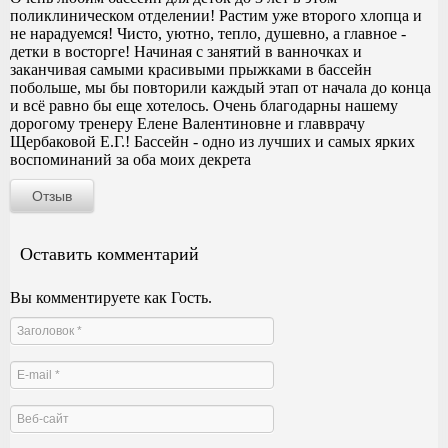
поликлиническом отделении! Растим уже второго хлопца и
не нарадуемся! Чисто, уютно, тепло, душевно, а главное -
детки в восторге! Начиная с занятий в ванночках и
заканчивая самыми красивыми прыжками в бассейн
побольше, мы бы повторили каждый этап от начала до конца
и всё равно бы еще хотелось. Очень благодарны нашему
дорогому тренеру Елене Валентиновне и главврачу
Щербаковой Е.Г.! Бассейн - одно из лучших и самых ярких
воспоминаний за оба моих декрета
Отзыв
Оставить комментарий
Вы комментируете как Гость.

==

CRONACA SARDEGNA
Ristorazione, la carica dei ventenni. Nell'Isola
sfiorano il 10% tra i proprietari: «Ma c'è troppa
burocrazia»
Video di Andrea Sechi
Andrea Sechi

--

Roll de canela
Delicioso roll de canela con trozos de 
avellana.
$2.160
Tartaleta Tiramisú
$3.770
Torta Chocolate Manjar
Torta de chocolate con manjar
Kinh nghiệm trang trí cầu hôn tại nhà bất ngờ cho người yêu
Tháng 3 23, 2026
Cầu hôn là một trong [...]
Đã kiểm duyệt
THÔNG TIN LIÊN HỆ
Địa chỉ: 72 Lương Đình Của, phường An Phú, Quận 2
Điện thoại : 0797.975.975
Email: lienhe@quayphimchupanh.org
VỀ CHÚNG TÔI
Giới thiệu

» WHAT IS NEEDED
Copy the listing above word for word, from the line with "поликлиническом отделении! Растим" up to and including the line with "Оставить комментарий".

» EXPECTED OUTPUT
поликлиническом отделении! Растим уже второго хлопца и
не нарадуемся! Чисто, уютно, тепло, душевно, а главное -
детки в восторге! Начиная с занятий в ванночках и
заканчивая самыми красивыми прыжками в бассейн
побольше, мы бы повторили каждый этап от начала до конца
и всё равно бы еще хотелось. Очень благодарны нашему
дорогому тренеру Елене Валентиновне и главврачу
Щербаковой Е.Г.! Бассейн - одно из лучших и самых ярких
воспоминаний за оба моих декрета
Отзыв
Оставить комментарий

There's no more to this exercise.